Nibbana tangent part 1 (Agnosticism)

by David Turell @, Thursday, May 30, 2024, 00:21 (162 days ago) @ xeno6696

Matt: If you take your 'self' to be that bare aware "in the now" consciousness, you are correct, but dhw is taking a definition that includes more than just that. See my comment re: Phineas Gage again.
And:
MATT: You overidentify that a "sense of self" means you as an entity. You already spend a good chunk of your day doing things where the sense of self is repressed or at least on snooze, unless every waking second of every day you repeat to yourself "I am dhw, I am dhw."

I will expand a little on my original reply to this, which was that the self is the total of all our attributes at any given time.
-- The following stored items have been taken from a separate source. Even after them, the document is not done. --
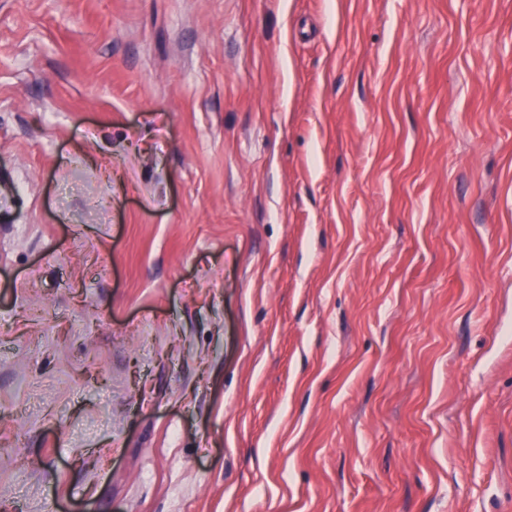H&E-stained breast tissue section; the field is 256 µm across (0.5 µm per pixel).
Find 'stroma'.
<instances>
[{
  "label": "stroma",
  "mask_w": 512,
  "mask_h": 512,
  "mask_svg": "<svg viewBox=\"0 0 512 512\" xmlns=\"http://www.w3.org/2000/svg\"><path fill=\"white\" fill-rule=\"evenodd\" d=\"M0 512H512V0H0Z\"/></svg>",
  "instance_id": "obj_1"
}]
</instances>
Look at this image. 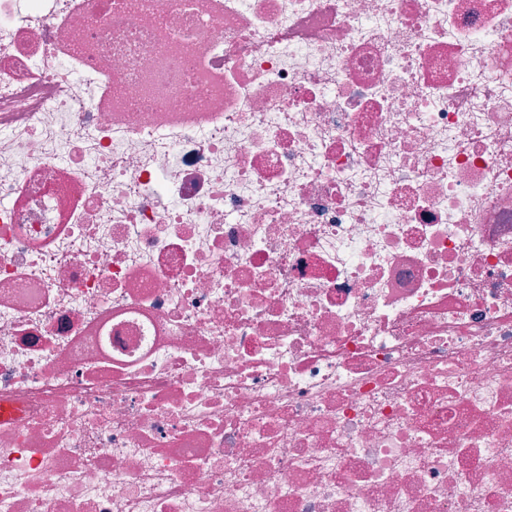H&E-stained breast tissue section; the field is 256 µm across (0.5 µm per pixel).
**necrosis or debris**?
I'll return each instance as SVG.
<instances>
[{"mask_svg": "<svg viewBox=\"0 0 512 512\" xmlns=\"http://www.w3.org/2000/svg\"><path fill=\"white\" fill-rule=\"evenodd\" d=\"M0 512H512V0H0Z\"/></svg>", "mask_w": 512, "mask_h": 512, "instance_id": "1", "label": "necrosis or debris"}]
</instances>
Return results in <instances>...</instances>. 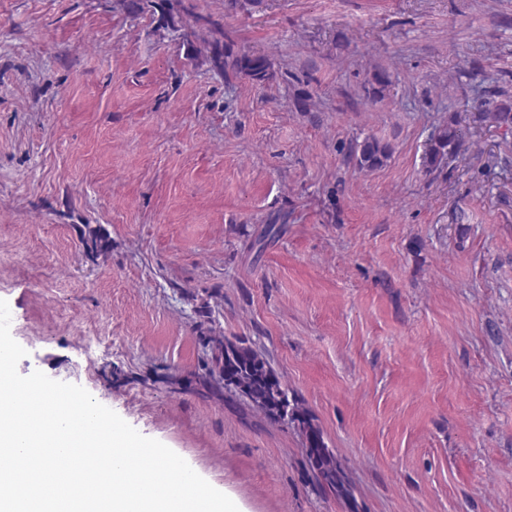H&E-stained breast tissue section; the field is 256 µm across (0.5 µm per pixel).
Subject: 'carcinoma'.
I'll use <instances>...</instances> for the list:
<instances>
[{
  "mask_svg": "<svg viewBox=\"0 0 512 512\" xmlns=\"http://www.w3.org/2000/svg\"><path fill=\"white\" fill-rule=\"evenodd\" d=\"M150 7L160 9L168 17L172 30L179 27L176 19L184 18L200 26L193 32L194 39H186L187 53L202 51L210 54L214 68L224 76L227 83L239 77H247L256 83H264L272 76L271 63L262 55L250 54L235 48L210 22L195 13L192 0H148ZM478 122H491L498 126H512V105L502 104L495 112H480ZM464 147V133L455 120L440 125L433 135L423 157L425 172L432 173L442 167L447 159L458 155ZM389 147L375 138L355 143L350 155L356 165L373 170L385 164ZM81 240L87 248L102 252L107 248V239L99 228L85 226L80 230ZM199 340L203 355L199 361V377L224 387V393L237 396L274 424L292 426L302 435L309 470L319 491L348 495L345 474L341 463L328 448L315 418L296 395L288 389L280 374L273 368L265 352L250 342L230 340L213 328L200 332Z\"/></svg>",
  "mask_w": 512,
  "mask_h": 512,
  "instance_id": "1",
  "label": "carcinoma"
}]
</instances>
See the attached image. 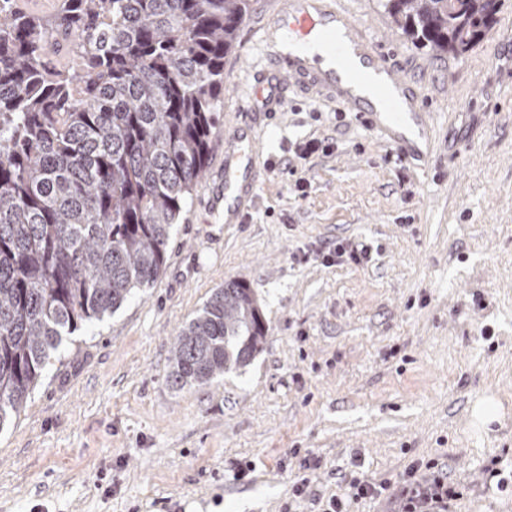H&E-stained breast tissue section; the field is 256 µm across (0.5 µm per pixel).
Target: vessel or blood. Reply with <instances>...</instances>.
I'll return each mask as SVG.
<instances>
[{"label":"vessel or blood","mask_w":512,"mask_h":512,"mask_svg":"<svg viewBox=\"0 0 512 512\" xmlns=\"http://www.w3.org/2000/svg\"><path fill=\"white\" fill-rule=\"evenodd\" d=\"M263 50L287 81L347 106L402 160L424 162L432 155L431 112L335 0H283L267 21ZM257 141L249 127L224 138L225 223H242L258 197L265 167Z\"/></svg>","instance_id":"obj_1"}]
</instances>
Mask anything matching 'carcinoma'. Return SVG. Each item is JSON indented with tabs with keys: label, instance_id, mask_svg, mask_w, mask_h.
Wrapping results in <instances>:
<instances>
[{
	"label": "carcinoma",
	"instance_id": "cac0c4a2",
	"mask_svg": "<svg viewBox=\"0 0 512 512\" xmlns=\"http://www.w3.org/2000/svg\"><path fill=\"white\" fill-rule=\"evenodd\" d=\"M254 0H0V431L81 325L152 285L203 176L224 58ZM489 0H383L417 46L463 56ZM253 292L229 280L181 331L175 390L261 349Z\"/></svg>",
	"mask_w": 512,
	"mask_h": 512
}]
</instances>
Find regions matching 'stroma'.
Instances as JSON below:
<instances>
[{"label":"stroma","instance_id":"stroma-1","mask_svg":"<svg viewBox=\"0 0 512 512\" xmlns=\"http://www.w3.org/2000/svg\"><path fill=\"white\" fill-rule=\"evenodd\" d=\"M280 2L256 0L224 61L206 171L163 272L83 326L0 432V512H318L353 470L395 485L431 459L469 490L456 512H512V493L483 477L491 458L512 463V0L460 57L418 48L379 0H338L433 114L423 171L343 105L295 87L273 115L241 112L255 80H276L260 42ZM247 123L267 167L246 222L228 224L212 209L224 137ZM312 137L329 153L295 158ZM341 240L378 252L324 264ZM231 279L260 306L261 349L171 389L177 336ZM487 398L499 415L474 425ZM297 448L320 461L302 498Z\"/></svg>","mask_w":512,"mask_h":512}]
</instances>
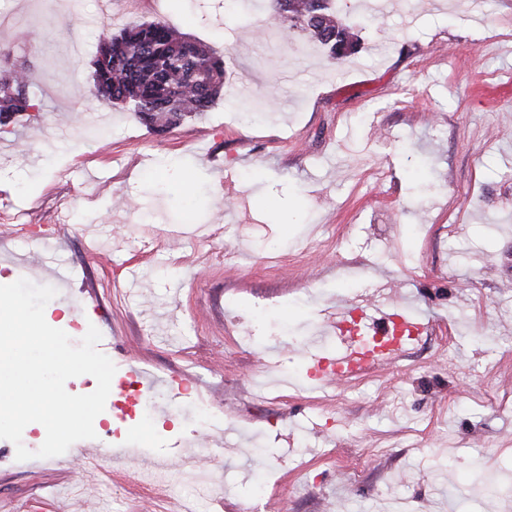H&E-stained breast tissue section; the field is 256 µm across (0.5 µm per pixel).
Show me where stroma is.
<instances>
[{
    "label": "stroma",
    "mask_w": 512,
    "mask_h": 512,
    "mask_svg": "<svg viewBox=\"0 0 512 512\" xmlns=\"http://www.w3.org/2000/svg\"><path fill=\"white\" fill-rule=\"evenodd\" d=\"M334 7L342 61L264 5L0 0V70L40 108L0 126V283L55 287L52 327L156 382L142 420L49 462L0 440V512H512V0ZM157 19L226 69L161 133L91 78L101 38ZM340 300L430 337L317 385Z\"/></svg>",
    "instance_id": "35a3bbf8"
}]
</instances>
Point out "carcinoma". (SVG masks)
<instances>
[{
  "label": "carcinoma",
  "instance_id": "obj_1",
  "mask_svg": "<svg viewBox=\"0 0 512 512\" xmlns=\"http://www.w3.org/2000/svg\"><path fill=\"white\" fill-rule=\"evenodd\" d=\"M269 17L283 32L300 28L342 59L359 51V37L331 12L330 0H270ZM93 82L97 97L118 107L132 104L135 117L151 129L165 131L206 111L224 86V58L166 21L123 27L102 38ZM17 96L0 102V124L17 112L35 108L25 92L23 70L14 71Z\"/></svg>",
  "mask_w": 512,
  "mask_h": 512
}]
</instances>
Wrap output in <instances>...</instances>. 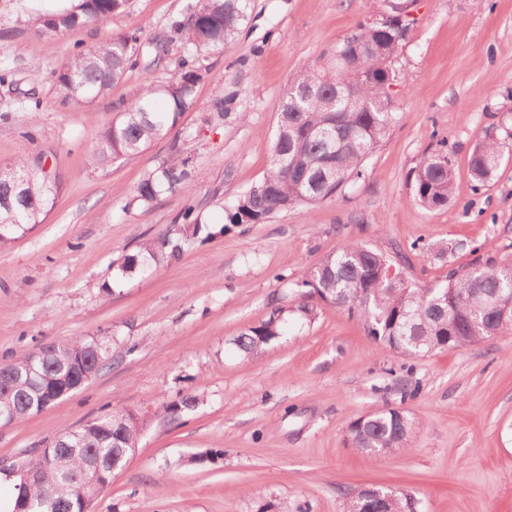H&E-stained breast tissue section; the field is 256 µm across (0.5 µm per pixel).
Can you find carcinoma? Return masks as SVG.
<instances>
[{"mask_svg":"<svg viewBox=\"0 0 512 512\" xmlns=\"http://www.w3.org/2000/svg\"><path fill=\"white\" fill-rule=\"evenodd\" d=\"M127 0H77L53 13L37 16V34L52 45L71 28L107 20L124 11ZM403 0H389L385 25L362 24L336 46L328 67L310 65L288 84L282 96L277 130L263 178L237 197L226 213L232 225L264 224L273 215L298 204L315 205L336 194L362 175L368 155L389 135L398 117L391 83L393 64L406 43L410 23L399 9ZM250 0H190L183 19L172 23L192 51L222 49L247 20ZM160 59L159 47L143 41L136 29L117 35L98 47L78 51L53 73L66 101L91 102L105 95L126 70L138 64L142 50ZM202 74L183 59L175 77L164 85L148 80L139 94L100 134L91 162L103 164L143 152L167 127L188 111ZM356 87L354 99L347 88ZM512 154V124L501 121L486 128L475 142L469 161L473 188L490 183L505 156ZM25 177L22 188L15 178ZM199 178L194 159L172 146L171 155L141 181L136 199L149 204L165 191L192 190ZM413 199L437 210L452 202L455 167L447 144L423 156L414 169ZM62 189L59 176L31 168L24 158L0 166V248L42 223ZM183 238L166 232L155 242L124 257L116 282L131 278L152 265L179 254ZM395 264L390 257L353 241L344 242L296 280L305 297L328 299L350 316L362 319L369 335L391 349L417 357L442 349H460L499 332L512 330V309L501 318L499 292L512 294V265L478 263L451 270L445 279L428 286L392 283ZM305 323L317 317V307L276 308L268 319L241 332L234 344L245 356L273 344L288 329V316ZM112 358L106 336H75L66 342L39 346L24 355L0 362V410L18 422L42 411L45 390L67 394L83 387L87 371L99 372ZM197 398L182 395L165 406L176 416L196 406ZM139 412H108L76 430L60 433L43 449L45 459L34 460L36 475L23 495H14L10 512L25 503V512H79L83 502L97 500V490L84 476L98 468L106 474L125 465L143 423ZM412 421L388 408L354 420L348 429L351 443L370 458L406 451ZM410 494L364 488L349 498L347 512H417Z\"/></svg>","mask_w":512,"mask_h":512,"instance_id":"1","label":"carcinoma"}]
</instances>
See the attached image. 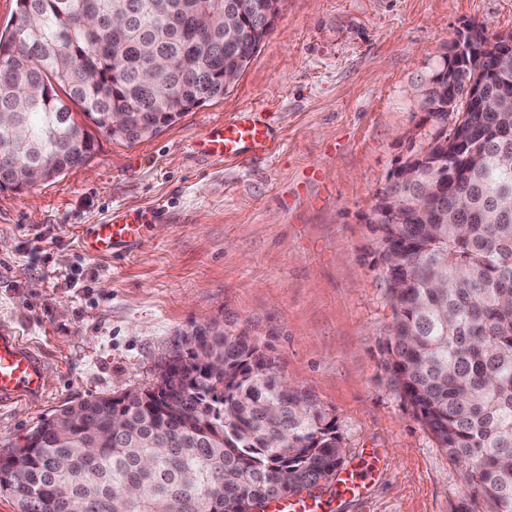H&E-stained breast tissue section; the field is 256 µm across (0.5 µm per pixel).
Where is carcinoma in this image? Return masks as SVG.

The fact that we don’t consciously think of each one all the time does not mean they are not there. (I used the analogy of my flat feet, which you misinterpreted as meaning that all attributes were permanent.) No, the attributes may change at any time through illness, accident, or new experiences. But that does not mean they are not present or are not real. A bigot one day may have an experience that changes his rigid opinions. Psychotherapy may perform the same function. The bigotry was real, not illusory. Now the open mind is real. Phineas Gage is another illustration.


You're conflating "self" with "sense of self" with every line here. Buddhism (and my own meditative experience) demonstrates that I can still be a "self" without a "sense of self." And I'll be candid here: my lived experience from the meditations leads me to a very strong conviction on this: I know I'm right about this. On this, this is direct experiential knowledge here. Under your definition, if I lost half my memories, I'd still have the *same* sense of self, and that's patently false. I'd have *a* sense of self--I'd feel the same, but I wouldn't be the same, and as I interacted with friends and family, it would start to come out, all the different things that I had forgotten. This was my experience with Alzheimer's patients. This taught me (before Buddhism) that I can't take my memories for granted--they might not exist and that will hurt people--Buddhism just extended to also give me some mental distance between myself and my memories. Maybe instead of "that's not me" it looks more like "did I remember that correctly?" but that's purely a difference in degree. What ever my "self" is, it isn't my memories. Another way to look at it, The past can't be changed, the future is unknown, the only thing I can be *sure* of--and can fully rely on--is *right now.* This is why it would be more truthful to describe yourself as this "bare awareness right now."

This isn't a statement that the past doesn't exist. But that for all intents and purposes, if you don't remember it, it might as well *not* exist. This is like methodological materialism. The closer you get to your temporal present moment, the more safe and secure you can be about where your self actually lives. We're like a prism with the future streaming into us with white light, and the rainbow of past events scattering to the winds.

Returning to the Alzheimer's patients, the final lesson I learned is that it's a lot of suffering when people lose memories of entire people. So don't forget the past, but treat your recollections lightly.

MATT (to DAVID:) I developed at a young age an intense worry that I was being too selfish when dealing with other people. So a message that targets the ego/self as a source of pain in the world has a strong resonance for me. I've been that guy.

You are an excellent illustration of the point that I am making. You disliked your selfish attributes of the past, and so you took steps to change them. Your previous self was real, and so is your current self. You have not removed any sense of self; you have changed the excessively egotistical attributes of your previous self.

I changed myself long ago. I was jolly fat kid and changed into my skinny much more serious guy before andv after medical school. I went from New York liberal to very conservative.> >


Matt: I applaud overall your description of the self, and on most things we're closer that maybe it seems, but again, as above, you're confusing the 'self' for the 'sense of self.' One goes away and the other remains. Imagine an hour or so of your life where phrases or feelings like "I am ME" just stop appearing? You don't feel the other "I'm NOT me", you feel neither thing. THAT is what consciousness without a sense of self is like. All of those things you describe happen to me or that guy, but without that sense of self. (I stopped using 'ego' because I looked up what that means in Freudian terms and its WAY too packed of a word for me to be using it. I'll just keep it to that felt sense of "I AM.")

Why lying? A trauma will change your attributes, as above. But your quote above was directed towards me, and the relevant part of my reply was this:

Lying is strong, but illustrative. See above as to my logic.